Workers in Chicago got their eight-hour day in 1888, followed by decades of labour strife but also drawbacks due to war that eventually made way for working people in the wake of the new century to enjoy a comfortable standard, with living wages and a good standard of living at least in the developed countries.
A hundred and twenty years later, the financial crisis of 2008 in the USA and its transfusion to Europe swept the workforce and drove it into unemployment initially, then to humiliating work schedules and wages, bad debt, and poverty.
Today, 130 years later, we are witnessing an abyssal trade war between the USA and China. World markets register losses by the day with economists speaking of a global recession within the next nine months, with an even greater chance of worsening labour scenarios and even lower wages.
The finance ministers and central bankers of the G20 have already assembled in Fukuoka for top level meetings, where the presidents of USA and China will also meet face to face on June 29. Trump has the audacity and the mighty dollar to play hardball, while Xi Jinping has US bonds, a gazillion workers of cheap labour, executive power, and enough patience to stand his ground.

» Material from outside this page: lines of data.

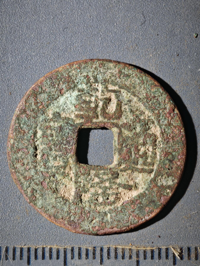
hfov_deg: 14.4
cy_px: 133
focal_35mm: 103
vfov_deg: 19.1
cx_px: 100
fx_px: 793
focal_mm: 9
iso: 125
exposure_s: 1/100
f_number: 2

An important source told this author recently that 'the only remaining option for a settlement was sharing natural gas profits'
We are also going to witness another game of hardball in Fukuoka between the USA and Turkey on the issue of the S-400 missile system. Erdogan, who is acting like a thug in carrying out foreign policy (and) for internal political consumption, has already paid a steep price in the form of being on the receiving end of American jabs, such as the financial crisis that brought him election losses in Istanbul and Izmir. Also collaboration with the “Islamic State” has cost him an American support for the Kurds in north Syria. And now he is faced with a loss in Idlib, Afrin, and Jarabulus that would chase him away from Syria in humiliation.
The only move left for him to save the day is on the energy issue, where despite his war-sounding rhetoric, he has yet to cross the red line on the Cypriot EEZ. This is true in Cavusoglu’s statements that “there is no cause for concern regarding the Mediterranean…” and that “as soon the rights and interests of all parties are secured based on international law on sharing, there won’t be any problem.” He also clarified that the natural gas agreement does not mean “recognition” and used Taiwan as a case in point, saying “not everyone recognizes Taiwan but they all still conduct business together and sign agreements.”

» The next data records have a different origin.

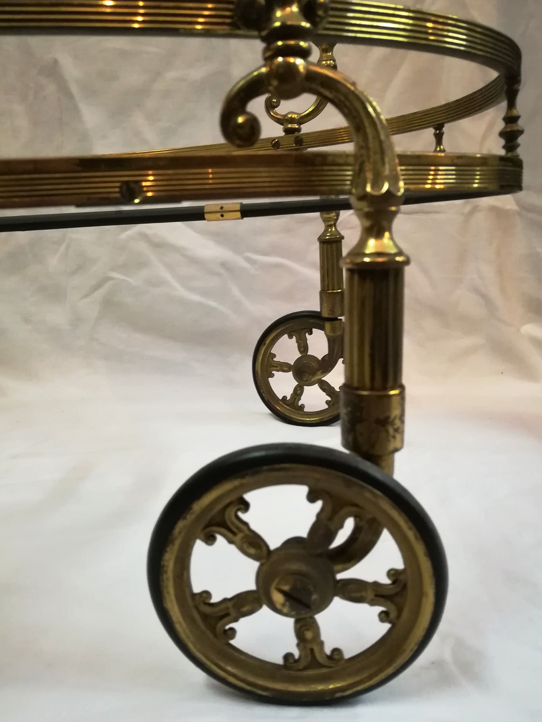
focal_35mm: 26
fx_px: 543
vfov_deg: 67.3
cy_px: 361
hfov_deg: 53.1
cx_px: 271
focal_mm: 3.83
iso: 640
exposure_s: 1/20
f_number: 2.2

This has to do with the latest statements by Yuri Kim, US State Department Director at the Office of Southern European Affairs, when she said during a PSEKA conference that “over the next few weeks and months you will see a bit more action in Cyprus” and also “in reality there will be things happening that we surely won’t advertise.”
And this has to do with the 45 days that are left before the S-400 are delivered to Ankara, which will end up somewhere else since Israel is no way ready to accept Ankara setting up this defence missile system in the area. Israel by the way does not want a Bicommunal, Bizonal, Federal solution (BBF) in Cyprus, according to the ambassador here, as it believes such a plan would allow Turkey to remain on Cyprus forever. And Russia is also okay with that, after it prevented through AKEL party a federal solution from taking hold, once in 1978 indirectly and another time with a direct move in 2004.
An important source told this author recently that “the only remaining option for a settlement was sharing natural gas profits.” All this fits with rumours that USA is pushing for a settlement formula with not a single Turkish soldier while security would be tasked to an American base on the island. And in exchange, the Turkish side would get a share of the profits from the Eastern Mediterranean energy project through company stocks.
In fact, pieces of information that merge together suggest President Anastasiades discussed the issue when he dined with Turkish Cypriot “foreign Minister” Kudret Ozersay. As Menander once said, “the truth sometimes not sought for comes forth to the light.”